Heinrichs' goals-scored to games-played ratio is second in U.S. history only to Michelle Akers.

She won the U.S. Soccer Female Athlete of the Year award twice, in 1986 and in 1989, and she was voted female player of the 1980s by Soccer America magazine. In 1998, she became the first female player inducted into the U.S. Soccer Hall of Fame in Oneonta, N.Y.

She played four years of collegiate soccer at the University of North Carolina and was named First-Team All-American three times. UNC captured three NCAA championships during that time and finished as runner-up once. Heinrichs completed her career at UNC as the all-time NCAA leader in points scored with 225 (87 goals, 51 assists), a record later eclipsed by Mia Hamm and Tiffeny Milbrett, and then in 1998 by Danielle Fotopoulos. North Carolina registered an 85-3-2 record during Heinrichs' playing career. Heinrichs became the first women's soccer player in school history to have her jersey retired when UNC took her #2 off the roster.

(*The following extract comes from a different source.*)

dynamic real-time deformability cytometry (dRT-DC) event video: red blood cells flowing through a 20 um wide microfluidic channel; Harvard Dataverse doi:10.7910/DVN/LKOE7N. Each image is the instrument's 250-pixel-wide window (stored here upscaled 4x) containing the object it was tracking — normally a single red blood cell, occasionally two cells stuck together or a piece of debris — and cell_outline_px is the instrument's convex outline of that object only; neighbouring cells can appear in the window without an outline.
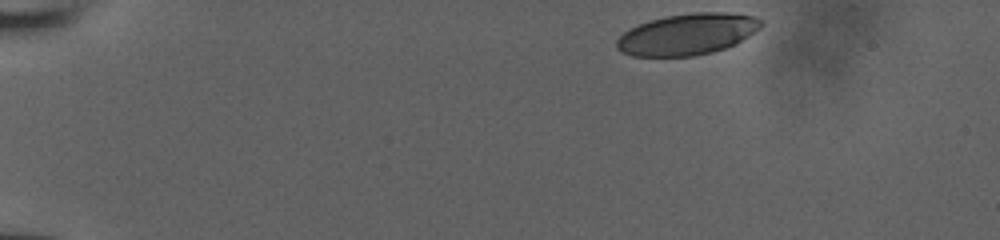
{"species": "human", "species_latin": "Homo sapiens", "temperature_condition": "room temperature", "stored_images_in_passage": 4, "camera_frame_rate_fps": 3000, "um_per_image_px": 0.085, "donor": {"sex": "male"}, "frame": {"image": 1, "passage_image": 1, "time_ms": 0.0, "image_size_px": [1000, 240], "cell_outline_px": [[764, 24], [760, 28], [736, 44], [712, 52], [696, 56], [632, 56], [620, 52], [616, 48], [616, 40], [628, 28], [648, 20], [664, 16], [692, 12], [728, 12], [752, 16], [764, 20]], "centroid_in_image_um": [58.41, 2.9], "position_along_channel_um": 26.6, "area_um2": 35.14}}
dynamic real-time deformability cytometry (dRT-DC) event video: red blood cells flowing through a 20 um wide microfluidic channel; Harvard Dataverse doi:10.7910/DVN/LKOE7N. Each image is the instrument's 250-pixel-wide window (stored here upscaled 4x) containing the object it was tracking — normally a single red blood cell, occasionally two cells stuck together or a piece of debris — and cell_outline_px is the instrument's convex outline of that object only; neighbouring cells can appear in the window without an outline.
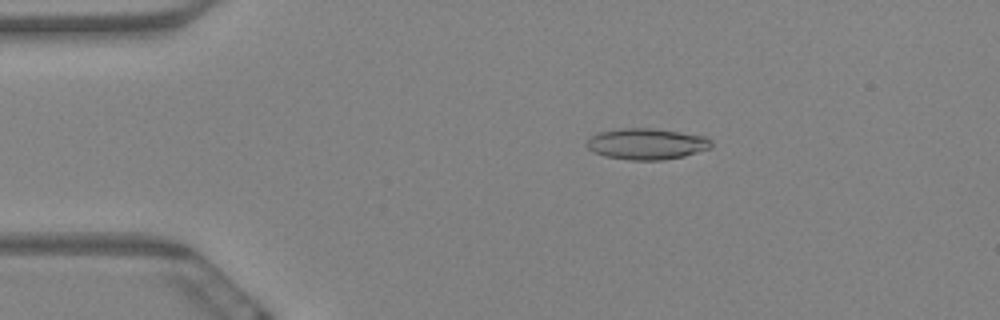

Following her graduation from North Carolina with a bachelor's degree in radio, television and motion pictures, Heinrichs played professionally in Europe with the Italian Club team Prato.

Heinrichs was named the women's head coach at the University of Virginia before the 1996 season and led the Cavaliers to four NCAA playoff berths while compiling a record of 52-27-7 with the Cavaliers. Prior to becoming head coach at UVA, Heinrichs served as head women's soccer coach at the University of Maryland, coaching her first season with the Terrapins in 1991 and earning ACC Coach of the Year honors in 1995. Prior to that she was the head coach at Princeton for one season. Heinrichs also served one season as an assistant coach at William & Mary. She has a 116-73-15 overall college record and holds a U.S. Soccer Federation "A" coaching license.

This year, she was named as the inaugural recipient of the NSCAA Women's Committee Award of Excellence for her outstanding long-term service and contribution toward improvement and advancement of women's soccer in the United States.